-- RECORDS FOR THIS TASK follows --
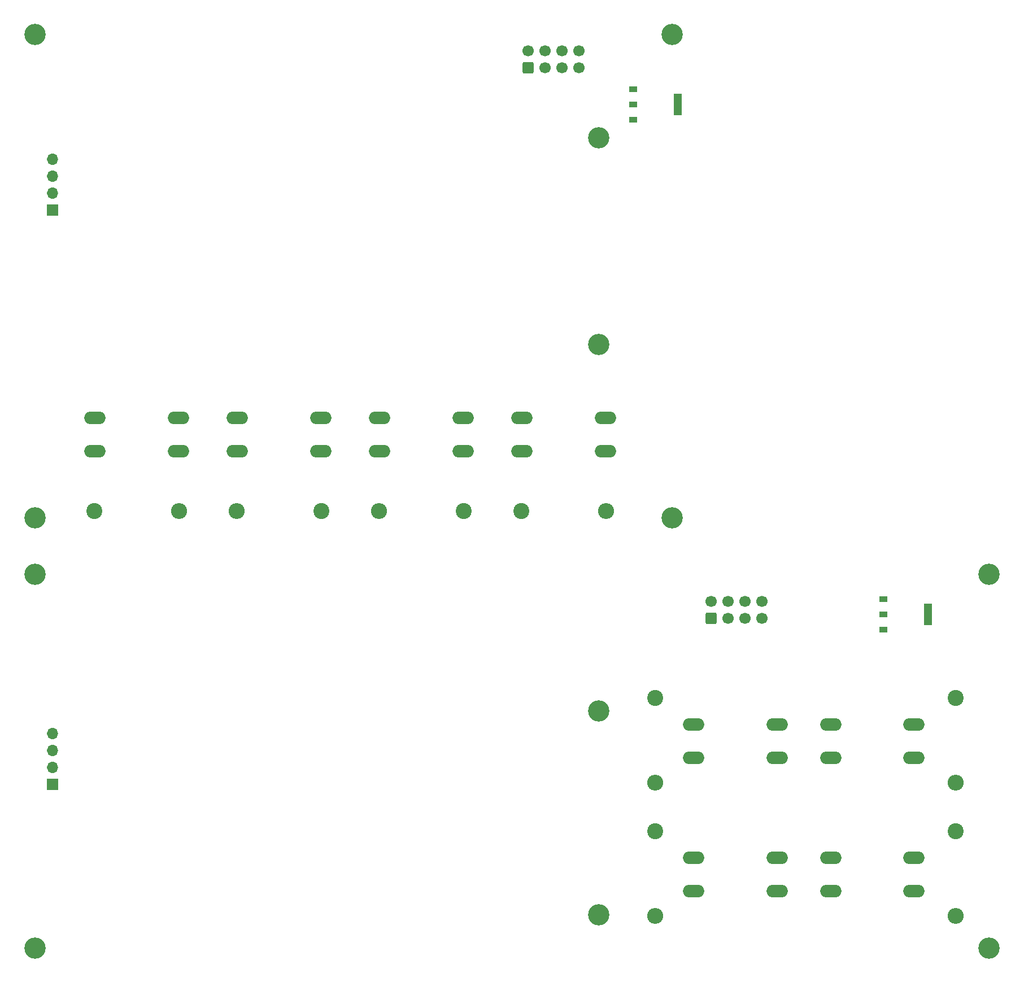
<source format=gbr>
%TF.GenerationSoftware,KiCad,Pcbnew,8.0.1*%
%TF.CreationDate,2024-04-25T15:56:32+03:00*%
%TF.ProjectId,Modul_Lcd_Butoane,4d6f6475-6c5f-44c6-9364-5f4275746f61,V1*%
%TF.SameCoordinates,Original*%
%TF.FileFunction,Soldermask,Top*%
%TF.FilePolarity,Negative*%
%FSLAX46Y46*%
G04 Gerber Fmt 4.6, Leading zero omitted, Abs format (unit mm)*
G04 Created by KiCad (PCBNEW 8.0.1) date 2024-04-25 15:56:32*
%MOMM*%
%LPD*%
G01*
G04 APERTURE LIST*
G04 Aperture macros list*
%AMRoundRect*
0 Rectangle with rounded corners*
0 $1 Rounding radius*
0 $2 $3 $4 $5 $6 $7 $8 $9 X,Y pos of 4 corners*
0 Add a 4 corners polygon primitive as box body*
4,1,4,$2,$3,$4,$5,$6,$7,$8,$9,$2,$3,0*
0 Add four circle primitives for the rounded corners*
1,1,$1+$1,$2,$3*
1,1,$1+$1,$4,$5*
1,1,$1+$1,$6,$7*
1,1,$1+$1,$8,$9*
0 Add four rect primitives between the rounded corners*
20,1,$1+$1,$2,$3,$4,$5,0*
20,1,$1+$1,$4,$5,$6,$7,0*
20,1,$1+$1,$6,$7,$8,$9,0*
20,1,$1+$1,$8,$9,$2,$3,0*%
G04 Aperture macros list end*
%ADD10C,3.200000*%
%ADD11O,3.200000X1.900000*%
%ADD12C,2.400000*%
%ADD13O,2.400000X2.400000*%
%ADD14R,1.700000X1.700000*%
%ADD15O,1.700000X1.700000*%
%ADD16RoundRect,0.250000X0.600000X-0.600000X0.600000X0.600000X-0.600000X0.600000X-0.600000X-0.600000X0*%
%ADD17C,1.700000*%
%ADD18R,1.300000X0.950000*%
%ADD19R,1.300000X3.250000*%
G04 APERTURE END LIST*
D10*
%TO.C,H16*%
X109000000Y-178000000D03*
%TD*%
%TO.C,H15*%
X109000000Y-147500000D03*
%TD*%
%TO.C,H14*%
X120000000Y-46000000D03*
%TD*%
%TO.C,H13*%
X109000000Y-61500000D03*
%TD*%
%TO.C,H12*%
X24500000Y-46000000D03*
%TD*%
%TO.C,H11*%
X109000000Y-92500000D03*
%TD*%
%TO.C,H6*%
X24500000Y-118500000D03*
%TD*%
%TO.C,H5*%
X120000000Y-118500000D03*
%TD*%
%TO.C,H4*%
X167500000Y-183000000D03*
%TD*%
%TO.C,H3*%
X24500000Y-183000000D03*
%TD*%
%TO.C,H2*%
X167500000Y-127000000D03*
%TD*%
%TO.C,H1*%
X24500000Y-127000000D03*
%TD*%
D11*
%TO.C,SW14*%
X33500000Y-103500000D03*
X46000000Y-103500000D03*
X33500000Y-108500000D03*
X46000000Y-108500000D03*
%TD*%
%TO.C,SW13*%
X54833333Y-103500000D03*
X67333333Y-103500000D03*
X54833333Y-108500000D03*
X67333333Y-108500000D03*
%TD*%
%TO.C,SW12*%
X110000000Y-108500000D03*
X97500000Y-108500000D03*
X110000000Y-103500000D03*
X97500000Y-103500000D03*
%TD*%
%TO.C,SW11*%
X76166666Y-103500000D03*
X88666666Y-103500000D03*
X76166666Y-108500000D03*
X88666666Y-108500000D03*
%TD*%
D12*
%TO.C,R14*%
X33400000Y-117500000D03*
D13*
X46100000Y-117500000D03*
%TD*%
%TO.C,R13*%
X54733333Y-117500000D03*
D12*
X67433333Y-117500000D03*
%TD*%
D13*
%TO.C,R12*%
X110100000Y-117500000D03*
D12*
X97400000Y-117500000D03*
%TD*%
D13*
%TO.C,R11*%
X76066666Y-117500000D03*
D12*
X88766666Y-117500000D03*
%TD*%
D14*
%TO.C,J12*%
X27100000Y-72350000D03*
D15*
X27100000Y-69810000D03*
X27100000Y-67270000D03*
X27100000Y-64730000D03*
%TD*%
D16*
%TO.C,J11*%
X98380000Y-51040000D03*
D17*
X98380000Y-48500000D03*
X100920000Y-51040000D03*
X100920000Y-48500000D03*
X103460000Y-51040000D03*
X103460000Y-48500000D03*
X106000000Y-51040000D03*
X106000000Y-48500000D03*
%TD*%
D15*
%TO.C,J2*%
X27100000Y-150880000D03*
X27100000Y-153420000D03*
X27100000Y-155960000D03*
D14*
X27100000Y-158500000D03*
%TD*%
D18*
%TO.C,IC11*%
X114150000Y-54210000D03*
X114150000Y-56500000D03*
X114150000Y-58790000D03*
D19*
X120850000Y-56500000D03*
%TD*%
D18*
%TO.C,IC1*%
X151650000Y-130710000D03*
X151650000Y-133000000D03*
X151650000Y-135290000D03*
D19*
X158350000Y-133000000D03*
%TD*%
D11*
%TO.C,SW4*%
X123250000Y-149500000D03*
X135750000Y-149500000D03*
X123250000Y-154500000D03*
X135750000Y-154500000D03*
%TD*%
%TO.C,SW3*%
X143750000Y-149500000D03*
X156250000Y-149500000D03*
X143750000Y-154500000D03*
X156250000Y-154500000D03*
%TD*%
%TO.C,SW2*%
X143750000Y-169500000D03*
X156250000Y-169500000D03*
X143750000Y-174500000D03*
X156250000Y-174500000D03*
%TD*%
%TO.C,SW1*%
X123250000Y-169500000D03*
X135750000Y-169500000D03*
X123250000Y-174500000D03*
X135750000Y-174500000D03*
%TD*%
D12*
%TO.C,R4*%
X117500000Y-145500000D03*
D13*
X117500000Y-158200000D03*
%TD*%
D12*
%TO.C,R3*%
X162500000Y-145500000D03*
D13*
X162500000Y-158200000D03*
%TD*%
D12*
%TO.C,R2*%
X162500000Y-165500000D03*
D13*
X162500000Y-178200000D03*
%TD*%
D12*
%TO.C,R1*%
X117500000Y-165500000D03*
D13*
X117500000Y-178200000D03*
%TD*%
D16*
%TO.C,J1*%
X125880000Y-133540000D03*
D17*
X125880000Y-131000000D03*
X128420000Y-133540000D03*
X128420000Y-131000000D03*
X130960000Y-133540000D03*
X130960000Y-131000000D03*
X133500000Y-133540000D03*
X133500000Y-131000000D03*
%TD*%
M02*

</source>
-- RECORDS FOR THIS TASK concluded --
-- RECORDS FOR THIS TASK follows --
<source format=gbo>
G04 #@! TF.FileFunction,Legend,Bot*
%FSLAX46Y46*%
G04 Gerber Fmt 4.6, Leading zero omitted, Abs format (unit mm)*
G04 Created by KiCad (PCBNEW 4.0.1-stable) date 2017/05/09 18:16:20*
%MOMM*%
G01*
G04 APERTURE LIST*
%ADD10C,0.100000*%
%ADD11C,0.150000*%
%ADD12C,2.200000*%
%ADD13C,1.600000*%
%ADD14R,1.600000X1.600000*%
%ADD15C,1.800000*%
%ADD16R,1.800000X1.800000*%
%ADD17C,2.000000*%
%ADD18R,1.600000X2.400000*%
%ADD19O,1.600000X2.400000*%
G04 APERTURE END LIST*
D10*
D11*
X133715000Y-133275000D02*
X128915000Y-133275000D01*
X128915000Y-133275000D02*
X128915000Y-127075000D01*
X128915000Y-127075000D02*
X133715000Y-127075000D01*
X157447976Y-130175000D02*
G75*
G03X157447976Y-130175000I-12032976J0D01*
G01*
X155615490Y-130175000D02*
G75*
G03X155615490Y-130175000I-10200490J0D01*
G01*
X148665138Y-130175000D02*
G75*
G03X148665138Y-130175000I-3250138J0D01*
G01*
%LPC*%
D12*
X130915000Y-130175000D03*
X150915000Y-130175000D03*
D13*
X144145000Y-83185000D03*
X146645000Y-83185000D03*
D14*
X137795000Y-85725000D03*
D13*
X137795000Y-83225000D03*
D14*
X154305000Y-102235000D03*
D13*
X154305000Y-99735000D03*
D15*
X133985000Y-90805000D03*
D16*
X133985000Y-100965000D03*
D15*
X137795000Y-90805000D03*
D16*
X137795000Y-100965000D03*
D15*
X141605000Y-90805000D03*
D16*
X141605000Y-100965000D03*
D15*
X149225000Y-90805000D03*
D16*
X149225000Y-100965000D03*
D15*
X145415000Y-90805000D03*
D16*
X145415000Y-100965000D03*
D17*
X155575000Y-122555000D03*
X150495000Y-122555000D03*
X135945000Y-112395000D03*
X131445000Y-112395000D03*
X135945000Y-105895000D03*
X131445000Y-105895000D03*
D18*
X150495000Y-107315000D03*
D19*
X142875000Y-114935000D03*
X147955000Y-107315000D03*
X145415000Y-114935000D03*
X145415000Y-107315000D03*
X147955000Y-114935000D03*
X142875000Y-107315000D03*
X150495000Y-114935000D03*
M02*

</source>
-- RECORDS FOR THIS TASK concluded --
-- RECORDS FOR THIS TASK follows --
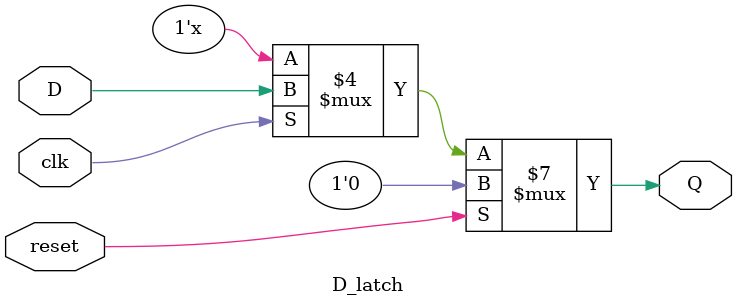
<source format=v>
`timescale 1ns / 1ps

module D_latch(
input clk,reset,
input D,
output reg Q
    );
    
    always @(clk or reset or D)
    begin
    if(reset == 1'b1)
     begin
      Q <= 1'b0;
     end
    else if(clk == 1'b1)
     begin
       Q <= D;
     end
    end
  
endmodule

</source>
-- RECORDS FOR THIS TASK concluded --
▶ [PROBLEM DESCRIPTION] Which lines in the data above hold the word "four"? Return each of them.

▶ [OUTPUT BELOW]
0 Add four circle primitives for the rounded corners*
0 Add four rect primitives between the rounded corners*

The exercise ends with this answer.